Roller-coaster therapy for kidney stones — Passing a kidney stone can be some of the worst pain a human being can experience, with some stating it’s even worse than child-birth. Options are sometimes limited for taking care of kidney stones, but researchers at Michigan State may have a new solution…roller coasters! The researchers noted several patients of theirs had recently visited theme parks, and had passed kidney stones soon after riding roller coasters. It’s thought the combination of the vibration and motion helps the body to move a kidney stone through the system.
We’re screwed — Count me as a major cynic about our feeble attempts to limit carbon emissions and mitigate the impacts of climate change. As this story notes, the United Nations agrees, finding that our current efforts to curb carbon are woefully, painfully, ridiculously short of what’s needed to actually mitigate negative impacts of climate change. Given that Americans in particular seem to prefer sticking their heads in the sand, rather than face scientifically verified reality, it’s not a surprise. We’re just too short-sighted as a species, focused on our own short-term welfare (aka, greed and selfishness), to do a good job planning for long-term catastrophe like this.

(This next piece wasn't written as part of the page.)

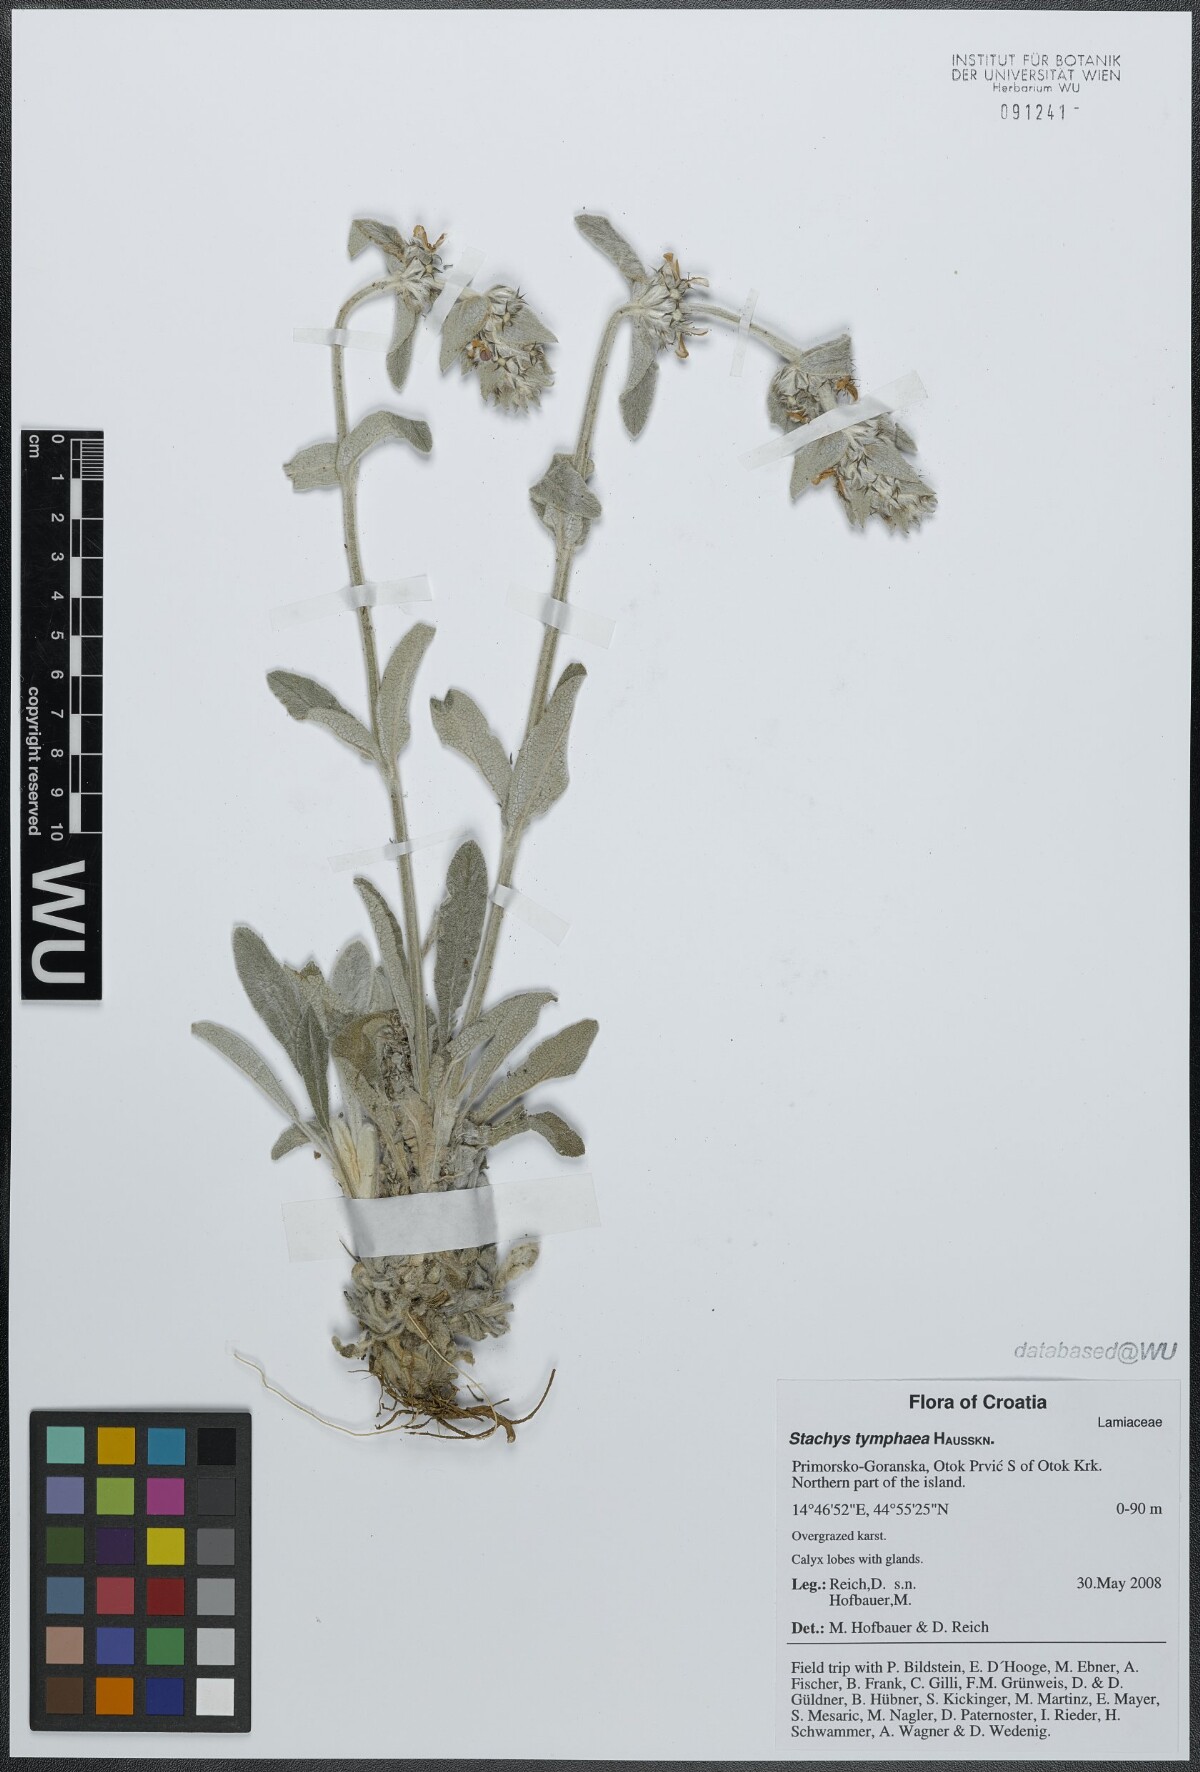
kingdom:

Everything has a cost — Damn. I LOVE avocados. They may just be the world’s perfect food. I of course use them in the traditional ways, but guacamole or just plain avocado is SO good on so many other “non-traditional” foods. But alas, as with most things in life, there is a cost. As this story notes, avocados are having a much more severe impact in Mexico than once thought, with deforestation and increased water use affecting ecosystems in many areas. With an explosion in demand for avocados, the story is quite similar to the story of almonds in California, notorious water-suckers that demand a huge amount of resources to produce. “Niche” products like avocados or almonds clearly can have devastating environmental impacts, just as do some major staple crops.